EL CLIENTE

Se acaricia el cabello, ausente. Con la mirada perdida en el horizonte gris, parece escrutar tras los cristales de la ventana del salón su vida trascurrir sin ilusión ni esperanza. Comienza una mañana más que predecible; una mañana aburrida, soportando al mismo jefe iracundo, barrigón y lascivo. Diez horas de sonrisa postiza y corazón roto.

Su hija Penélope la ve partir, disimula estar dormida. Sabe del sufrir de su madre por dejarla sola.
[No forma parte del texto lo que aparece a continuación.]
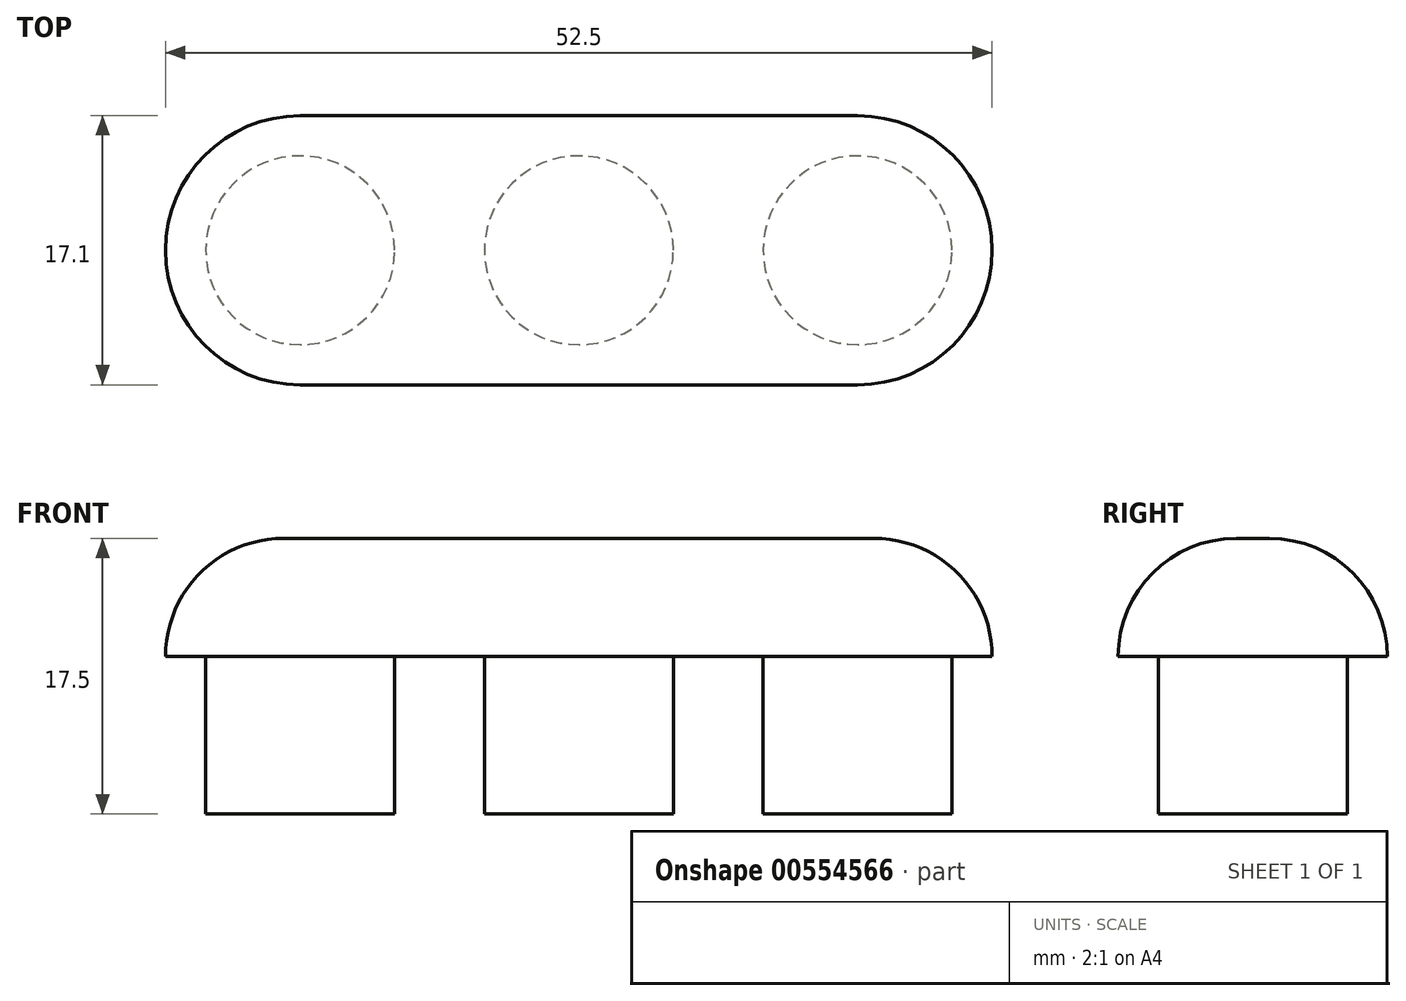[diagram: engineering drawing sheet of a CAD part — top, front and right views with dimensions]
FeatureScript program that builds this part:
annotation { "Feature Type Name" : "Feature", "Feature Type Description" : "" }
export const myFeature = defineFeature(function(context is Context, id is Id, definition is map)
    precondition{}
    {
        {
            var Q0;
            Q0=qCreatedBy(makeId("Top.planeOp"),FACE);
            var sketch = newSketch(context, id + "F0", { "sketchPlane" : qUnion([Q0])});
            skLineSegment(sketch, "E0.bottom", {"start": v(-53.21, 40.4) * mm, "end": v(-17.81, 40.4) * mm});
            skLineSegment(sketch, "E0.top", {"start": v(-53.21, 23.3) * mm, "end": v(-17.81, 23.3) * mm});
            skLineSegment(sketch, "E0.left", {"start": v(-61.76, 31.85) * mm, "end": v(-61.76, 31.85) * mm});
            skLineSegment(sketch, "E0.right", {"start": v(-9.26, 31.85) * mm, "end": v(-9.26, 31.85) * mm});
            skPoint(sketch, "E1.visualSharp", {"position": v(-61.76, 40.4) * mm});
            skArc(sketch, "E1.filletArc", {"start": v(-53.21, 40.4) * mm, "mid": v(-59.26, 37.9) * mm, "end": v(-61.76, 31.85) * mm});
            skPoint(sketch, "E2.visualSharp", {"position": v(-61.76, 23.3) * mm});
            skArc(sketch, "E2.filletArc", {"start": v(-61.76, 31.85) * mm, "mid": v(-59.26, 25.8) * mm, "end": v(-53.21, 23.3) * mm});
            skPoint(sketch, "E3.visualSharp", {"position": v(-9.26, 40.4) * mm});
            skArc(sketch, "E3.filletArc", {"start": v(-9.26, 31.85) * mm, "mid": v(-11.77, 37.9) * mm, "end": v(-17.81, 40.4) * mm});
            skPoint(sketch, "E4.visualSharp", {"position": v(-9.26, 23.3) * mm});
            skArc(sketch, "E4.filletArc", {"start": v(-17.81, 23.3) * mm, "mid": v(-11.77, 25.8) * mm, "end": v(-9.26, 31.85) * mm});
            skPoint(sketch, "E5", {"position": v(-35.51, 40.4) * mm});
            skPoint(sketch, "E6", {"position": v(-35.51, 23.3) * mm});
            skLineSegment(sketch, "E7", {"start": v(-35.51, 23.3) * mm, "end": v(-35.51, 40.4) * mm, "construction": true});
            skPoint(sketch, "E8", {"position": v(-35.51, 31.85) * mm});
            skCircle(sketch, "E9", {"center": v(-35.51, 31.85) * mm, "radius": 6 * mm});
            skLineSegment(sketch, "E10", {"start": v(-35.51, 31.85) * mm, "end": v(-18.01, 31.85) * mm, "construction": true});
            skCircle(sketch, "E11", {"center": v(-17.81, 31.85) * mm, "radius": 6 * mm});
            skCircle(sketch, "E12", {"center": v(-53.21, 31.85) * mm, "radius": 6 * mm});
            skSolve(sketch);
        }
        {
            var Q0;
            Q0=makeQuery(id+"F0.imprint","IMPRINT",FACE,{"disambiguationData":[TD([[makeQuery(id+"F0.imprint","IMPRINT",EDGE,{"derivedFrom":sQuery(id+"F0.wireOp",EDGE,"E0.bottom")}),-1.0]])]});
            var Q1;
            Q1=makeQuery(id+"F0.imprint","IMPRINT",FACE,{"disambiguationData":[TD([[makeQuery(id+"F0.imprint","IMPRINT",EDGE,{"derivedFrom":sQuery(id+"F0.wireOp",EDGE,"E12")}),1.0]])]});
            var Q2;
            Q2=makeQuery(id+"F0.imprint","IMPRINT",FACE,{"disambiguationData":[TD([[makeQuery(id+"F0.imprint","IMPRINT",EDGE,{"derivedFrom":sQuery(id+"F0.wireOp",EDGE,"E9")}),1.0]])]});
            var Q3;
            Q3=makeQuery(id+"F0.imprint","IMPRINT",FACE,{"disambiguationData":[TD([[makeQuery(id+"F0.imprint","IMPRINT",EDGE,{"derivedFrom":sQuery(id+"F0.wireOp",EDGE,"E11")}),1.0]])]});
            extrude(context, id + "F1", {"entities" : qUnion([Q0, Q1, Q2, Q3]), "depth" : 7.5 * mm, "offsetDistance" : 25 * mm});
        }
        {
            var Q0;
            Q0=makeQuery(id+"F0.imprint","IMPRINT",FACE,{"disambiguationData":[TD([[makeQuery(id+"F0.imprint","IMPRINT",EDGE,{"derivedFrom":sQuery(id+"F0.wireOp",EDGE,"E12")}),1.0]])]});
            var Q1;
            Q1=makeQuery(id+"F0.imprint","IMPRINT",FACE,{"disambiguationData":[TD([[makeQuery(id+"F0.imprint","IMPRINT",EDGE,{"derivedFrom":sQuery(id+"F0.wireOp",EDGE,"E9")}),1.0]])]});
            var Q2;
            Q2=makeQuery(id+"F0.imprint","IMPRINT",FACE,{"disambiguationData":[TD([[makeQuery(id+"F0.imprint","IMPRINT",EDGE,{"derivedFrom":sQuery(id+"F0.wireOp",EDGE,"E11")}),1.0]])]});
            extrude(context, id + "F2", {"entities" : qUnion([Q0, Q1, Q2]), "operationType" : NewBodyOperationType.ADD, "oppositeDirection" : true, "depth" : 10 * mm, "offsetDistance" : 25 * mm});
        }
        {
            var Q0;
            Q0=makeQuery(id+"F1.opExtrude","CAP_EDGE",EDGE,{"disambiguationData":[OSD([sQuery(id+"F0.wireOp",EDGE,"E1.filletArc"),sQuery(id+"F0.wireOp",EDGE,"E2.filletArc")])],"isStart":false});
            fillet(context, id + "F3", {"entities" : qUnion([Q0]), "radius" : 7.5 * mm, "tangentPropagation" : true, "allowEdgeOverflow" : false});
        }
    });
Cuenta diez años y no ha conocido a su padre. Al parecer desapareció cuando era tan solo un embrión y supo de su existencia, al menos eso le oyó contar a la abuela. No sabía lo que era un embrión, pero tampoco le importaba.
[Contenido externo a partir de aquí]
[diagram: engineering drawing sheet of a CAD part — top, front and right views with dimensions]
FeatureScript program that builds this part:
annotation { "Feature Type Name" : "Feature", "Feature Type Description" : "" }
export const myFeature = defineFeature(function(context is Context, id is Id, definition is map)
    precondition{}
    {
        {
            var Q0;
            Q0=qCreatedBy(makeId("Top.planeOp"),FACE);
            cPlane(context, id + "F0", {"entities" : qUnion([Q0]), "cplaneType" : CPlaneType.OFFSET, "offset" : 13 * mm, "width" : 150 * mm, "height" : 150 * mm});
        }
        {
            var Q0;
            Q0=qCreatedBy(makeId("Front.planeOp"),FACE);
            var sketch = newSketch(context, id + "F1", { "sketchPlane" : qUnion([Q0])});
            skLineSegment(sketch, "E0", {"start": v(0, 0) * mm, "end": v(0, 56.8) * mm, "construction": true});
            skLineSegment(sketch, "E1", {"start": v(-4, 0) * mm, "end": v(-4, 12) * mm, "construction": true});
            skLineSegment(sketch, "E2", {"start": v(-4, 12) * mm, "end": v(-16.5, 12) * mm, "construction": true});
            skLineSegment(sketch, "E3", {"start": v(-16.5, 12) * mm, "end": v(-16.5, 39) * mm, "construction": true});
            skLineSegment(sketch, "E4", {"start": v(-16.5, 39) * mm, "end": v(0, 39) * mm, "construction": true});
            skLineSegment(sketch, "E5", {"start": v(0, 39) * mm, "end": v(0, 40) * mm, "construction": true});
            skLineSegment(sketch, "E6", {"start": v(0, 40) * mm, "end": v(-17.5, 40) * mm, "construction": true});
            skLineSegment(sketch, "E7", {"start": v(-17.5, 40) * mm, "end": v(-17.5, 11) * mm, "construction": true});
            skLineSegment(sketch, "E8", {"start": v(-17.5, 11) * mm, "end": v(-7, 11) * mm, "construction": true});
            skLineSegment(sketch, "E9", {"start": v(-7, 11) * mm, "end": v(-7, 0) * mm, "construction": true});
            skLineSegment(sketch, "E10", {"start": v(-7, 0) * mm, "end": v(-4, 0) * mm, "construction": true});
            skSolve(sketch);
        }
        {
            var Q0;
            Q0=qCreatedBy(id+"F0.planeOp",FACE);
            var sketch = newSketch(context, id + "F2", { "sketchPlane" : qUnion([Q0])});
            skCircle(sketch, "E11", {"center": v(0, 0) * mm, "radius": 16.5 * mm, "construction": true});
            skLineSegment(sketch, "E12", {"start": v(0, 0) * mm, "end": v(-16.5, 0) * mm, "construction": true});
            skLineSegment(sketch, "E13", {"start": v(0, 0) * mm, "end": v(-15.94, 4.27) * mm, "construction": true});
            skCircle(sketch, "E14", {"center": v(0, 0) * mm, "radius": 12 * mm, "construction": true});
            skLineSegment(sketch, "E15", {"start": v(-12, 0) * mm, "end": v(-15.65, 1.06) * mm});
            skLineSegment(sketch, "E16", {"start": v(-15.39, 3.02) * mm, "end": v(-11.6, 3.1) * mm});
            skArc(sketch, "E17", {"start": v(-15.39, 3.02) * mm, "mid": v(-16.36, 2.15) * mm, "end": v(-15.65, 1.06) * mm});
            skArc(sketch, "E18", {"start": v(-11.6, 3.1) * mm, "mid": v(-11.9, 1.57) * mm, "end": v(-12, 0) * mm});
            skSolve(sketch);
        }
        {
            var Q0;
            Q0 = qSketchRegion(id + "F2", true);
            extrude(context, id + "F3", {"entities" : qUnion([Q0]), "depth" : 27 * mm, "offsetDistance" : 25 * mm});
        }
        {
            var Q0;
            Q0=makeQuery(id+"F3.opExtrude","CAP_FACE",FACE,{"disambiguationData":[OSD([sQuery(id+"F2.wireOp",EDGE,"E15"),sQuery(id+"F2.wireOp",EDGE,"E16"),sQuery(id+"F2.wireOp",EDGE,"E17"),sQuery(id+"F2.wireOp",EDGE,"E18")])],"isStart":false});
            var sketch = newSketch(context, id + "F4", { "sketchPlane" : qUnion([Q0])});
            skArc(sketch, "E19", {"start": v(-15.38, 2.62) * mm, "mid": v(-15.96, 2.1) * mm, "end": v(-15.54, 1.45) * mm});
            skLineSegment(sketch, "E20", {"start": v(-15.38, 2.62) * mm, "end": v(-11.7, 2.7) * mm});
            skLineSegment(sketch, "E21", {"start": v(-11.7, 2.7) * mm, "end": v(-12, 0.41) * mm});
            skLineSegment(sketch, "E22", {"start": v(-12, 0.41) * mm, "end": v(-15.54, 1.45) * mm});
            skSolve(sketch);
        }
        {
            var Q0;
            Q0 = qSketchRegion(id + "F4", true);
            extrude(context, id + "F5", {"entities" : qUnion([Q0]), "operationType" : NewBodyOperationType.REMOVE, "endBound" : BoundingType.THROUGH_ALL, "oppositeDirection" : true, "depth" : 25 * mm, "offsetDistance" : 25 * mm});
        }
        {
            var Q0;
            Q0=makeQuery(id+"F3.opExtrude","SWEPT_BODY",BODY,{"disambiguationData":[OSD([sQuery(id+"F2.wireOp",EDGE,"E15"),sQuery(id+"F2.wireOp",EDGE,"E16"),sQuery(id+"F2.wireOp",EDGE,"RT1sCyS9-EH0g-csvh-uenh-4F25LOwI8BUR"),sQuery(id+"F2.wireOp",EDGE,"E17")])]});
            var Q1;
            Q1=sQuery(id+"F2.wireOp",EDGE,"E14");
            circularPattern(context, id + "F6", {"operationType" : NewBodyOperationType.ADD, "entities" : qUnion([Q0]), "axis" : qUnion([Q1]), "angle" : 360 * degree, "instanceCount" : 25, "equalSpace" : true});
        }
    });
Marina camina cabizbaja. Maldice su suerte y esa puñetera noche que bebió de más y razonó de menos. Que por no quedar como remilgada cedió a las pretensiones del chulo del barrio. Siempre estuvo enamorada de Luis. Desde niña adoraba sus ojos verdes, pero hasta que no cumplió los dieciséis y Marina desarrollo su cuerpo por completo, apenas la miró. Ahora con veintiséis cumplidos tiene miedo de no volverse a enamorar. Ser madre le ha cambiado la vida. Prematura se esfumó la adolescencia, se evaporó entre pañales y biberones. Dejó los estudios para poder ocuparse económicamente de su hija, a la que adora. Sus padres hacen lo que pueden, pero obreros y con pocos recursos, apenas sí tienen para salir a flote pagando una hipoteca desmesurada y con otros dos hijos que mantener.
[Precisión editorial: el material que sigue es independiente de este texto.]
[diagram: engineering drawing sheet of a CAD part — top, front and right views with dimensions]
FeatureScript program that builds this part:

Penélope intenta buscar una solución que haga sonreír a su madre. Sabe que es buena y trabajadora, que llora sus penas y disfruta sus alegrías, que siente paz cuando la abraza cada tarde y llega al hogar derrotada y hastiada de un sistema que se come su salud y compra muy barato sus servicios. La abuela pasará en un rato y dejará la comida hecha. Si tiene tiempo la acompañará al parque. Es domingo, y ella querría salpicar de color el día. Bailar, correr, saltar con las niñas y niños de su edad.

Marina saluda cordialmente. Aparca sus miedos y temores, su frustración, sus anhelos y deseos; todos quedan en la entrada de la cafetería Sussane. Su jefe, hombre de cincuenta y tantos, con barba de tres días y un humor de perros, lanza un beso desde la cocina donde prepara las mismas bandejas de pinchos cada día. Marina se refugia en el cuarto de baño. Su único nido de intimidad donde cobijarse cuando no puede más y quiere llorar, o solo olvidarse del mundo durante unos minutos. Se viste con el uniforme negro y demasiado corto impuesto por el jefe. Ella cubre sus piernas con unas mallas, negras también, a pesar de la insistencia en la negativa de Roberto, el jefe inmisericorde y necio.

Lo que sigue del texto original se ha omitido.